* **Задание A**
Перепишите из текста о Гоголе фрагмент, который начинается словами «Тем не менее сначала» и заканчивается словами «пору министра просвещения[1639].».
* **Задание B**
На какой линии Васильевского острова, согласно тексту о Гоголе, располагался Патриотический институт?

* **Извлечённый текст**
Гоголь-чаровник

Гоголь-чаровник

Гоголь обладал талантом очаровывать людей. Как будто непрактичный, некорыстолюбивый и нерасчетливый, он тем не менее умел устроить дела так, как ему было нужно. Несколько лет он преподавал историю в Патриотическом институте, одном из трех в Петербурге того времени закрытых учебных заведений для «благородных девиц». Институт располагался на 10-й линии Васильевского острова. Николай Васильевич был высокого мнения об институте и легко убедил маменьку, что в это «превосходное заведение для девиц»[1637] следует отправить его сестер, Анну и Елизавету. Оснований для их зачисления не было: Патриотический институт предназначался для дочерей военных, а покойный Василий Афанасьевич служил по статской части, да и то недолго. Правда, Гоголь обещал платить за сестер из своего жалования – год спустя сестер приняли в институт за счет казны. Гоголь вскоре покинул институт, но сестры учились там даже дольше положенного (восемь неполных учебных лет вместо шести)[1638].

История поступления Гоголя на кафедру всеобщей истории Киевского университета тем более примечательна. Сначала он хотел вместе с Максимовичем стать профессором только что созданного университета св. Владимира, причем претендовал ни больше ни меньше, как на должность ординарного профессора. Гоголю было тогда двадцать пять лет. Он не защитил диссертации, не учился в университете, Аттестат Нежинской гимназии высших наук давал право на чин XIV класса, но не на должность университетского профессора. Научных работ у Гоголя не было. Он еще только собирался написать многотомную «Историю Малороссии» и даже «Всеобщую историю», тоже многотомную, однако пока что в научном мире известен не был. Студенты и преподаватели знали его как автора «Вечеров на хуторе близ Диканьки», то есть как живое воплощение пасичника Рудого Панька, но для того, чтобы занять кафедру всеобщей истории в университете, этого, право же, было слишком мало. К тому же Гоголь не знал древних и восточных языков, необходимых специалисту всеобщей истории.

Тем не менее сначала дела у Гоголя пошли едва ли не лучше, чем у Михаила Максимовича. Максимович, профессор ботаники в Московском университете, хотел занять в Киеве кафедру словесности, что, естественно, удивило графа Уварова, в ту пору министра просвещения[1639].

Гоголь же едва не стал профессором. За него хлопотали Пушкин, Жуковский, министр юстиции Д. В. Дашков, министр внутренних дел Д. Н. Блудов. К нему благоволил и граф Уваров[1640]. Николай Васильевич производил на всех самое благоприятное впечатление: «Пришедши к лицу, пригласившему его, он с первого слова очаровал его своим умным и красноречивым разговором»[1641]. Гоголя попросили лишь принести необходимые документы и прошение об определении на должность ординарного профессора. Он пришел в другой раз, снова всех очаровал, но прошения и документов снова не принес. И лишь в третий раз, после очередного напоминания, «не без некоторого замешательства вынул из бокового кармана и подал свой аттестат об окончании курса гимназии»[1642]. Разумеется, сделать сразу выпускника гимназии ординарным профессором было невозможно, но Гоголю предложили должность адъюнкта (адъюнкт-профессора). Однако Николай Васильевич обиделся и от должности отказался. Эта история известна нам благодаря мемуарам Ивана Григорьевича Кулжинского, преподававшего Гоголю латынь еще в Нежине.

* **Исходные данные**
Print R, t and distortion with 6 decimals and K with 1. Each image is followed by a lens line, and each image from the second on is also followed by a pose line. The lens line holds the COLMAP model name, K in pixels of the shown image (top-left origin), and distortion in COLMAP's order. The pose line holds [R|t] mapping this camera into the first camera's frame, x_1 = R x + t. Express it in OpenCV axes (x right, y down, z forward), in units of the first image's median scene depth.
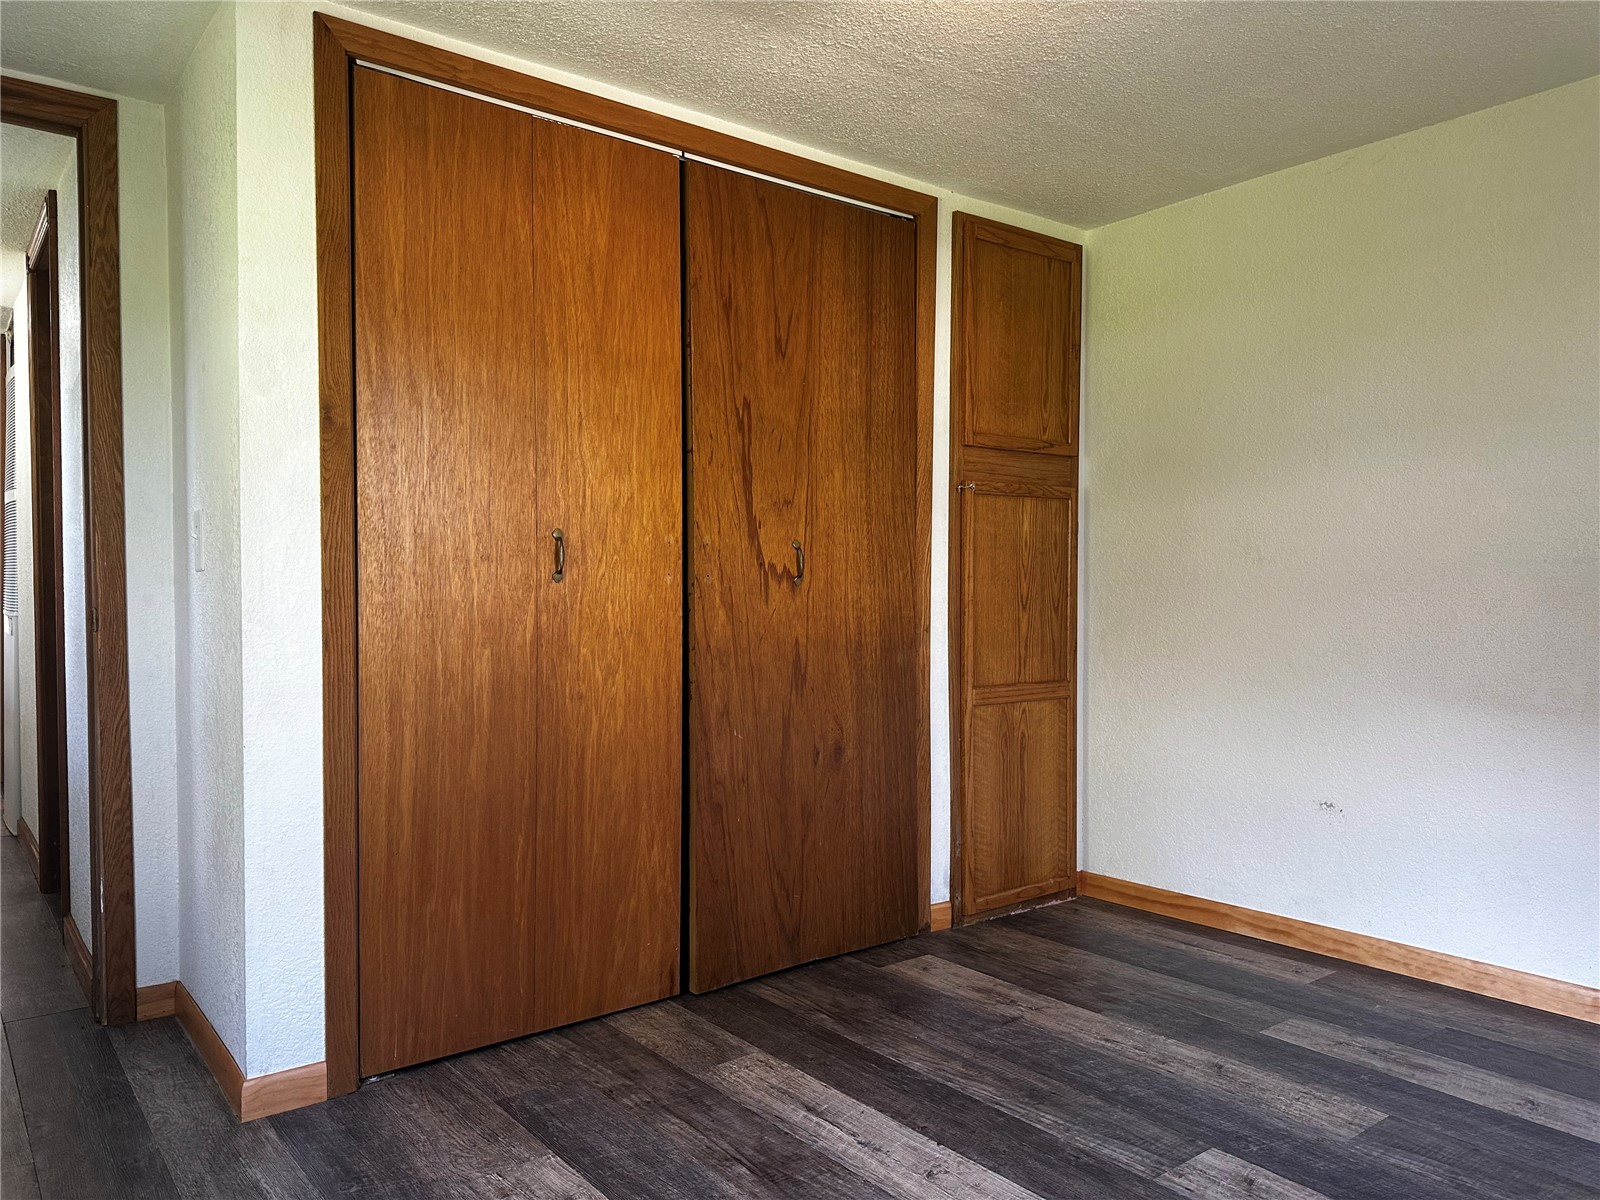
lens RADIAL K [[1140.7, 0, 808.9], [0, 1140.7, 617.6], [0, 0, 1]] dist [0.228963, -0.381222]
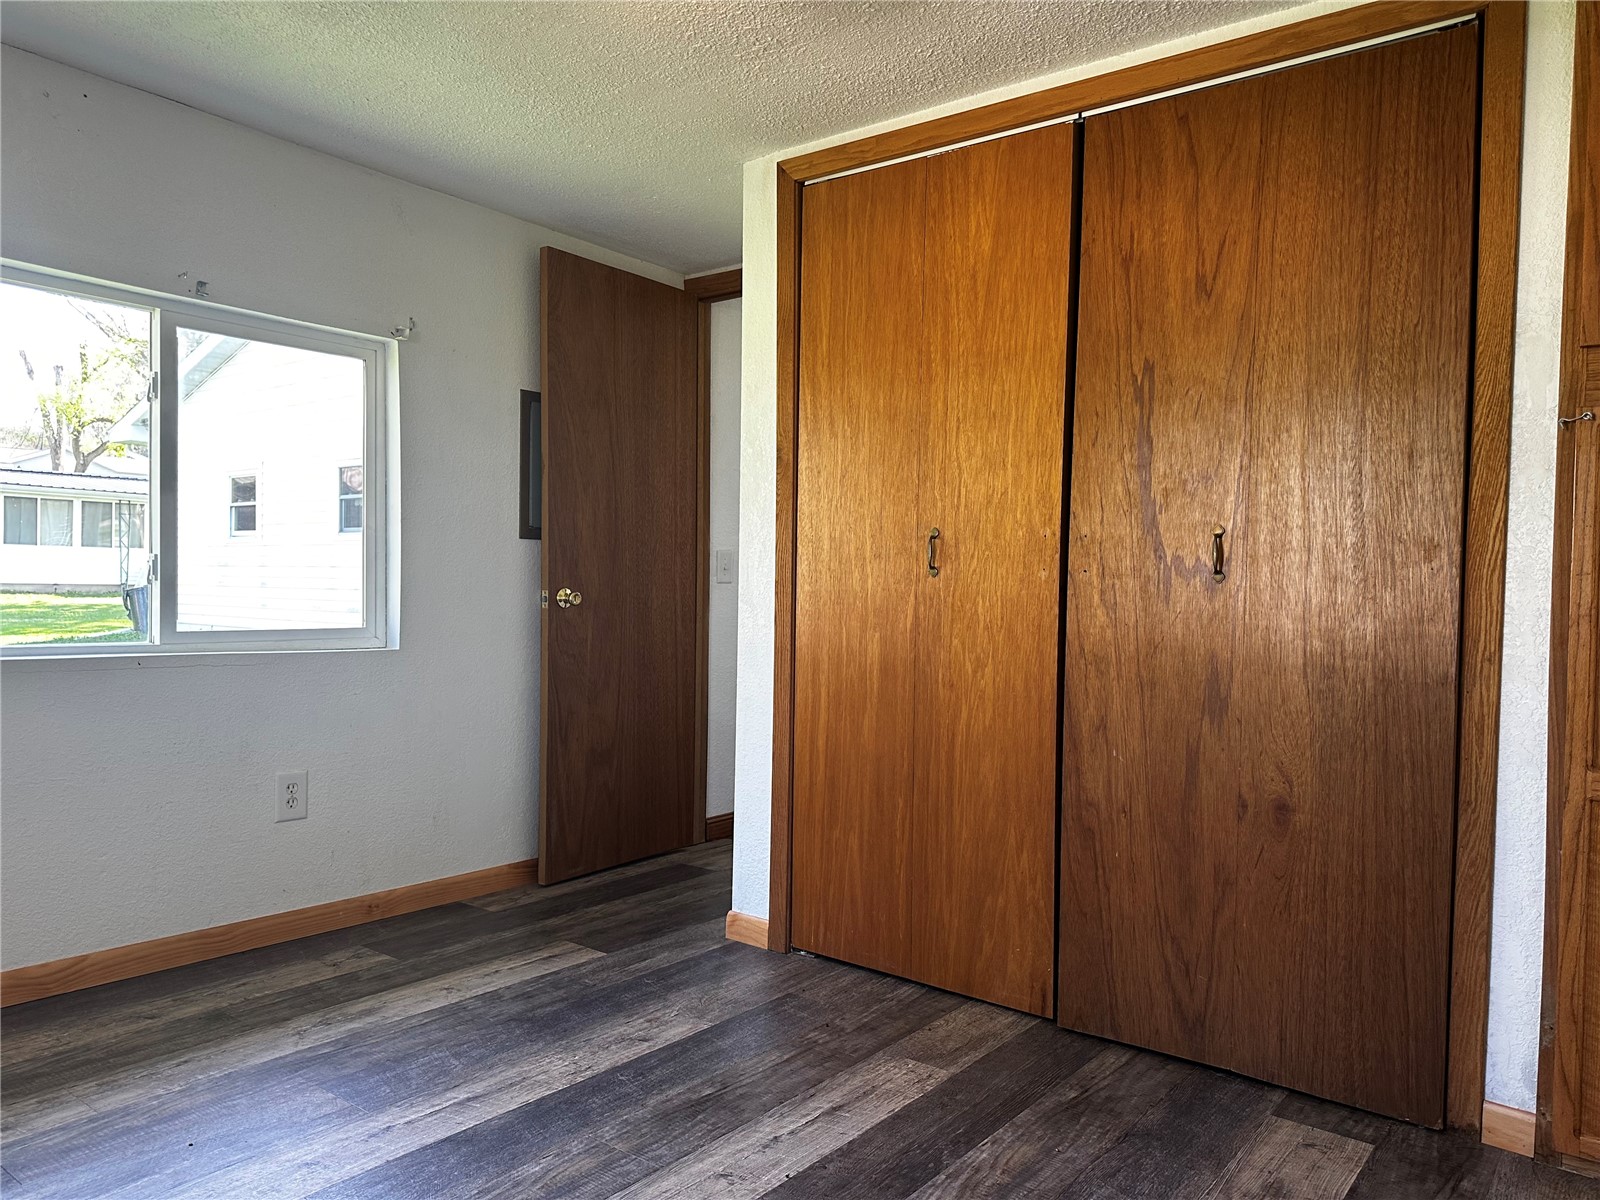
lens RADIAL K [[1140.7, 0, 808.9], [0, 1140.7, 617.6], [0, 0, 1]] dist [0.228963, -0.381222]
pose [[0.241982, 0.034940, -0.969651, 0.796937], [-0.046621, 0.998616, 0.024350, -0.012915], [0.969160, 0.039314, 0.243276, 0.614817]]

* **Место для ответа A**
Тем не менее сначала дела у Гоголя пошли едва ли не лучше, чем у Михаила Максимовича. Максимович, профессор ботаники в Московском университете, хотел занять в Киеве кафедру словесности, что, естественно, удивило графа Уварова, в ту пору министра просвещения[1639].

* **Место для ответа B**
На 10-й линии Васильевского острова.